### Text provided
- - - - -

Reorder or prune default operators for faster iteration
Tune BMS sampling (bms_con, bms_op) to balance breadth vs. depth
Mix problem-specific operations with built-ins without recompiling core code

Neighbor Userdata

Location: example/neighbor-userdata/

Demonstrates passing custom state through callbacks via user_data.

Purpose

Show how to maintain custom statistics or state across callback invocations.

Key Features

Pass custom data structures to callbacks
Track statistics across calls
Implement stateful strategies

Code Snippet

struct NeighborStats { size_t total_calls = 0; size_t binary_flips = 0; };

void smart_flip_neighbor(Neighbor::Neighbor_Ctx& ctx, void* user_data)

- - - - -

### Written task A
Answer these questions from the neighbor userdata excerpt, one per line:
(i) Which two BMS sampling parameters can be tuned?
(ii) In which directory is the Neighbor Userdata example located?
(iii) What two counters does the NeighborStats struct hold?
The listing is unrelated to the neighbor userdata excerpt.

Items from a dataset:
- - - - -

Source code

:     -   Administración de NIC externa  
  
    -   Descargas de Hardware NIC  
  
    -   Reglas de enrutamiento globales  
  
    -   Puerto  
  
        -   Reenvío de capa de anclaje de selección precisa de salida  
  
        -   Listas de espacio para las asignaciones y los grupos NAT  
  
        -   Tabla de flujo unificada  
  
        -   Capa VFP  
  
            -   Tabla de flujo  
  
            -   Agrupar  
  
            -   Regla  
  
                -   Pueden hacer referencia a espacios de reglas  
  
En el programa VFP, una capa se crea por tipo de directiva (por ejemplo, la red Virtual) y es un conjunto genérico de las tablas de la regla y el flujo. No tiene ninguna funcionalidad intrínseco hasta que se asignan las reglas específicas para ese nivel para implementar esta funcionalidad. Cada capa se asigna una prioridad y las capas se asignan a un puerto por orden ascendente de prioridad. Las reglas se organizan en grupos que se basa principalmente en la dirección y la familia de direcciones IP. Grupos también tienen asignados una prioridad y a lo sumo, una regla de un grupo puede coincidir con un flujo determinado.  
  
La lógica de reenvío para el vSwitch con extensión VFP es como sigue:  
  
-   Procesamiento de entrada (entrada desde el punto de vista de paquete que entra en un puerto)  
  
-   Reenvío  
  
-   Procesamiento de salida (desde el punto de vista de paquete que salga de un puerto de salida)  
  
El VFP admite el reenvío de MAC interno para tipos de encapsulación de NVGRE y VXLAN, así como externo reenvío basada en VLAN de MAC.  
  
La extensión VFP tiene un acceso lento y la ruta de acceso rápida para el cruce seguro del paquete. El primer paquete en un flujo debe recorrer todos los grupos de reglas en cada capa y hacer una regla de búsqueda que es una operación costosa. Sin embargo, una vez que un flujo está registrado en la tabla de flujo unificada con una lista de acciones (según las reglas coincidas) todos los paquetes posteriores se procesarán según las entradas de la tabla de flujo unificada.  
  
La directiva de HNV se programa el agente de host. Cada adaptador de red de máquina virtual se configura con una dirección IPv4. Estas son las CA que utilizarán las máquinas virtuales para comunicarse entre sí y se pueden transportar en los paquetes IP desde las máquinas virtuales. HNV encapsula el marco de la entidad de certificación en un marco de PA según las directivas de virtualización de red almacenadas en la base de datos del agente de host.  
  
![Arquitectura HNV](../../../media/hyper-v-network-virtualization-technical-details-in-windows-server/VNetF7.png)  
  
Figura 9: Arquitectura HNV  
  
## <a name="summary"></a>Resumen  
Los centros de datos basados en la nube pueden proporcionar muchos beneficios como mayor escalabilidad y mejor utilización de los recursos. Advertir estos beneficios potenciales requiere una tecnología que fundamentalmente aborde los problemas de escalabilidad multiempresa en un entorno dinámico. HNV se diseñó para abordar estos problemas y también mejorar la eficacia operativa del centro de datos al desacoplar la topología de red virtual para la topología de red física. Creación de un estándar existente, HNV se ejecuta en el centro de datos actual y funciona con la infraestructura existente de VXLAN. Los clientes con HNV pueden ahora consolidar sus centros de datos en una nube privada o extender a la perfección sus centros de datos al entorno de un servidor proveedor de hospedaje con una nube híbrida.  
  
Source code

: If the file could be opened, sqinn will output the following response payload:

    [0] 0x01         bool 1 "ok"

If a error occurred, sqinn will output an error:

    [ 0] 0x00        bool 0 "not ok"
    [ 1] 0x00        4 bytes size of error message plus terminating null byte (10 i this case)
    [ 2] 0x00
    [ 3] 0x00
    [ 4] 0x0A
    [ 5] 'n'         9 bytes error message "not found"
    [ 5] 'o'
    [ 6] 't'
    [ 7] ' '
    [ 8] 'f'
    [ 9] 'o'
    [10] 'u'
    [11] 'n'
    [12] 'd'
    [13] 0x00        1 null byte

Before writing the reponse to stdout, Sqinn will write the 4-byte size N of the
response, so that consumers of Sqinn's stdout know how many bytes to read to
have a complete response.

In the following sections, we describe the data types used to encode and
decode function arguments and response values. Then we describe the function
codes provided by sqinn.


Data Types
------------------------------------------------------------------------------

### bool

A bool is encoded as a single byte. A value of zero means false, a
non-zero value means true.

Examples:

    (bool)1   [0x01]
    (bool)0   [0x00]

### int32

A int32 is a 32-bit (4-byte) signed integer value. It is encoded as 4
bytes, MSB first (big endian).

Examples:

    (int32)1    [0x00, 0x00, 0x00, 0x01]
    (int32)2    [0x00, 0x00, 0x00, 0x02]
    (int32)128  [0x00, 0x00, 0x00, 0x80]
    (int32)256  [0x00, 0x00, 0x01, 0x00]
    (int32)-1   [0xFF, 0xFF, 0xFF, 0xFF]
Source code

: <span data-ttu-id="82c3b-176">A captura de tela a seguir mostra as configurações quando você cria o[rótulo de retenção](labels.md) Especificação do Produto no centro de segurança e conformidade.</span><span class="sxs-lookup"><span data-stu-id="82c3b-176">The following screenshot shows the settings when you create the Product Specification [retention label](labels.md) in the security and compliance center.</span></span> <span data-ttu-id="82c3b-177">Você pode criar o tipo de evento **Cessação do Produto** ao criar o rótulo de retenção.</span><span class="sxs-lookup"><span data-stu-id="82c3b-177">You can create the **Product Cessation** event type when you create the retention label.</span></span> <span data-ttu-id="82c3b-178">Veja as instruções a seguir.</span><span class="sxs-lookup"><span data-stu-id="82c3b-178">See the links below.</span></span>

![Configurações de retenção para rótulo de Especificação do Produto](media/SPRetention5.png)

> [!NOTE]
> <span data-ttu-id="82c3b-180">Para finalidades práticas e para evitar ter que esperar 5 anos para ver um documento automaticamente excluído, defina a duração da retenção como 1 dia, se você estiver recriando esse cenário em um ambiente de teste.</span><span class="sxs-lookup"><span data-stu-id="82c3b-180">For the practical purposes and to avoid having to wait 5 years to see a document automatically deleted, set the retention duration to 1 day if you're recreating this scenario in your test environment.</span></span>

- - - - -

### Written task B
Retype the listing, beginning at its first line and stopping after the line that contains "los grupos NAT".

### Expected output A
(i) bms_con and bms_op
(ii) example/neighbor-userdata/
(iii) total_calls and binary_flips

### Expected output B
Source code

:     -   Administración de NIC externa  
  
    -   Descargas de Hardware NIC  
  
    -   Reglas de enrutamiento globales  
  
    -   Puerto  
  
        -   Reenvío de capa de anclaje de selección precisa de salida  
  
        -   Listas de espacio para las asignaciones y los grupos NAT  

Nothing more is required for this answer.